It can be.
The way a healthcare provider handles HIPAA can be the difference between a patient coming back and giving you a good review – or walking out the door and posting their bad experience on social media.
A patient calls to tell you they received a letter with information for another patient.
How the employee answering the phone responds can make the difference between a good outcome – and an unhappy customer who submits a complaint to the Office for Civil Rights.
Does your compliance team train receptionists to thank the person for calling, and keep them on the line until you can get a supervisor – or, better yet, the Privacy Officer, on the phone? Does the receptionist give the caller the direct number of the Privacy Officer in case they get disconnected? Or does the person who answers the phone direct the call to someone else, where the caller gets voicemail, and starts to get frustrated and thank your organization doesn’t care?
A nurse aide takes a video with patients in the background and posts it on TikTok.
Are your employees trained to know that this is a potential HIPAA breach? Will they immediately notify the Compliance Officer or Privacy Officer? Or is it possible that your employees will “like” the video, and share it to a few co-workers? How fast your organization hears about – and mitigates – these issues determines how many patients or potential patients learn about them.
A potential patient walks into your organization for the first time.
Do they overhear PHI? Do they see PHI on monitors? A few months ago I was referred to a new doctor. While in the patient room (alone), I could see a TV screen next to my chair, showing the name of every other patient who had an appointment that week – and the reason for the appointment. On my way out, I saw X-rays on a tv screen at the reception area, and I could see patient names on the X-rays. I did not go back. Would you?
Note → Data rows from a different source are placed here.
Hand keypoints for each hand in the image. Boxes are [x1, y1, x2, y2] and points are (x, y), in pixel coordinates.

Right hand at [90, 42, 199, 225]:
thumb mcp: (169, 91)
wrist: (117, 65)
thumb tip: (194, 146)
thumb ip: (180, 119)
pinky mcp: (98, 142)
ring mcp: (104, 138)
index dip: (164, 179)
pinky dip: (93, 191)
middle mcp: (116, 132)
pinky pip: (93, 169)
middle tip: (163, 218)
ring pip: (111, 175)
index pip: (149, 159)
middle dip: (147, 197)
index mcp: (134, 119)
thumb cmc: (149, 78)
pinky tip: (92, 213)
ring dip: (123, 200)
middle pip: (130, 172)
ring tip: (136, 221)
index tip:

It wouldn’t be a HIPAA blog if we didn’t mention TikTok. A few weeks ago, a friend of mine who also works in healthcare and who loves a good HIPAA horror story, sent me a TikTok video. A woman is telling viewers that she recently went to the doctor for some tests, and on the intake form, there was a box asking if the doctor’s office could share test results with her husband. The patient checked the “No” box. The doctor’s office did not call the patient. They called her husband and gave him the test results. When the patient called the doctor’s office to discuss this, the doctor was defensive.
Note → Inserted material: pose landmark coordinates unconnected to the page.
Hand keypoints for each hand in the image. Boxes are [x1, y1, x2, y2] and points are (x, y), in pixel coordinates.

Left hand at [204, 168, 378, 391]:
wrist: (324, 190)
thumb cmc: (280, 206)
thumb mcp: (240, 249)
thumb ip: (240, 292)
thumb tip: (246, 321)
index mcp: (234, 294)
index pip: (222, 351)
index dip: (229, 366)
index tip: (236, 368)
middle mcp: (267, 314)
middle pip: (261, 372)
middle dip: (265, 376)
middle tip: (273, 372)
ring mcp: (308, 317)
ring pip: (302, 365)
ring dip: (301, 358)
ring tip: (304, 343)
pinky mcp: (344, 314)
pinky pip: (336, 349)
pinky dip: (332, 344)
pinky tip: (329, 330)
This video has 538,100 likes, 21,700 comments, and 1,584 shares. Here are some of the comments:
“this is a textbook HIPAA violation. Like they’d put this in the training of ‘what not to do.’”
“you definitely could report her for violating [HIPAA]”
“You might need to consider a lawyer”
“I would report simply to avoid it happening to someone in bad situations”
“After that attitude I would switch Doctors…immediately”
I didn’t read all 21,700 comments, but… you get the idea. Every one of the comments I read was a strong negative reaction to the doctor’s office. They understand their privacy rights. Privacy is important to everyone. Social media has the potential to exponentially amplify one mistake into a huge public relations nightmare.
Let’s end with a positive example. A few years ago I had an outpatient surgical procedure. I provided my driver’s license, I was given an ID bracelet, and throughout the check-in process, my personal information was verified multiple times. Not once did they ask for or say my name out loud. Not once was my identity revealed to anyone else nearby. This hospital went beyond what HIPAA requires to show me even more respect than is required by law. Surgery is no fun – but feeling respected helps. . And because I appreciate the way I was treated, I want to pay it forward and let everyone know that Missouri Baptist Medical Center truly understands patient privacy.